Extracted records
* * * * *
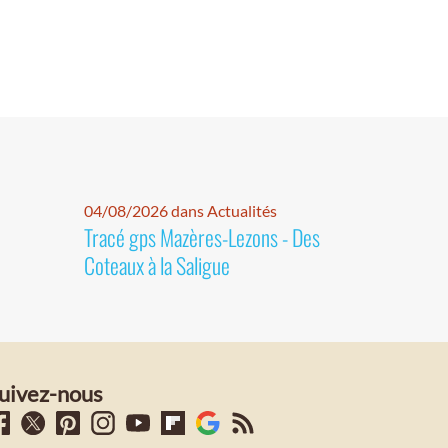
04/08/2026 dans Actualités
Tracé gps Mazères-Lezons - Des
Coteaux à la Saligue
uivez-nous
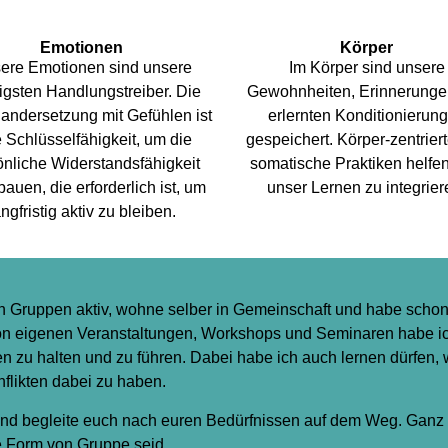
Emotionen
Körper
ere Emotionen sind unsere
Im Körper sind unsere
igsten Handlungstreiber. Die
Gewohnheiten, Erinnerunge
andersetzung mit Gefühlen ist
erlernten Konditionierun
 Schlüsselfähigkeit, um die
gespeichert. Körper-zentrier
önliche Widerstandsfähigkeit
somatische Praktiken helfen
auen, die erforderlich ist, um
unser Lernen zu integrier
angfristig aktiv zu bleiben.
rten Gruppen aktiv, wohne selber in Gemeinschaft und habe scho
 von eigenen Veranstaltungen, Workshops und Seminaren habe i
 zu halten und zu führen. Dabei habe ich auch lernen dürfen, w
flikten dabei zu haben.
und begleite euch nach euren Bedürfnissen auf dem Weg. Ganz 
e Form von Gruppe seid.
* * * * *
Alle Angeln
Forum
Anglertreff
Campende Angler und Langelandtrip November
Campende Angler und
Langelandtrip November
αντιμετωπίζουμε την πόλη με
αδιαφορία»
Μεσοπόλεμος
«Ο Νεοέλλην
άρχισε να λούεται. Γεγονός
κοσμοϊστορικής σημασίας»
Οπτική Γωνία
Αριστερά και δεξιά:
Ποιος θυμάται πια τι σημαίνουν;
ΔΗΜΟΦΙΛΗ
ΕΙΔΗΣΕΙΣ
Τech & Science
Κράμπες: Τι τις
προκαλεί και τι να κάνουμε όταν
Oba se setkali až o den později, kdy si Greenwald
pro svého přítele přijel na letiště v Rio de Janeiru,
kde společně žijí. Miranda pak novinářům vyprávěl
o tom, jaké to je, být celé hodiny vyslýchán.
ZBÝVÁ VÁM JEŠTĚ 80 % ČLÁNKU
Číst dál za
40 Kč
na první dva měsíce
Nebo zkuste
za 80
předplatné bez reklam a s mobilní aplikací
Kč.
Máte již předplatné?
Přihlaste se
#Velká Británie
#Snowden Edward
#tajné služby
* * * * *
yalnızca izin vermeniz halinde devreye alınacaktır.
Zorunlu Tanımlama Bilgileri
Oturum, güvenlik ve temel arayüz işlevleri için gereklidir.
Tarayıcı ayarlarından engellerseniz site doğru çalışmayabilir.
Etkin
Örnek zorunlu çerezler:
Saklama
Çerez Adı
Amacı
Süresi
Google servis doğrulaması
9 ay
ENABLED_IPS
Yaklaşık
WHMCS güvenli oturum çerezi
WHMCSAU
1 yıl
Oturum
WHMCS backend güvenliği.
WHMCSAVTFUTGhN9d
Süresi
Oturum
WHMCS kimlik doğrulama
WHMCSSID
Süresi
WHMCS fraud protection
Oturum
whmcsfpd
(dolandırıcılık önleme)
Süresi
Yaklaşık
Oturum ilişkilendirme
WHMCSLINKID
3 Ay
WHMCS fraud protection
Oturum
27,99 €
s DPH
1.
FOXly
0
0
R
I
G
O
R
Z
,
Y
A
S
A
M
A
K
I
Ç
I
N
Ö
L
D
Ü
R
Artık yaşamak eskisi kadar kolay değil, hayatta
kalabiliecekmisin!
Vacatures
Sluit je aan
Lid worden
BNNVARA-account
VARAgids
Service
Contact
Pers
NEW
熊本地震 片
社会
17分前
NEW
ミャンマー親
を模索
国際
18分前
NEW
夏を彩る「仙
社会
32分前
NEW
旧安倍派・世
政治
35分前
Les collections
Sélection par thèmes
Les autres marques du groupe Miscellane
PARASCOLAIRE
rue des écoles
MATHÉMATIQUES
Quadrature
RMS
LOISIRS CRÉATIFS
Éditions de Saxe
* * * * *
Wherever a line above contains "předplatné", copy that line.

COMPLETED TASK
předplatné bez reklam a s mobilní aplikací
Máte již předplatné?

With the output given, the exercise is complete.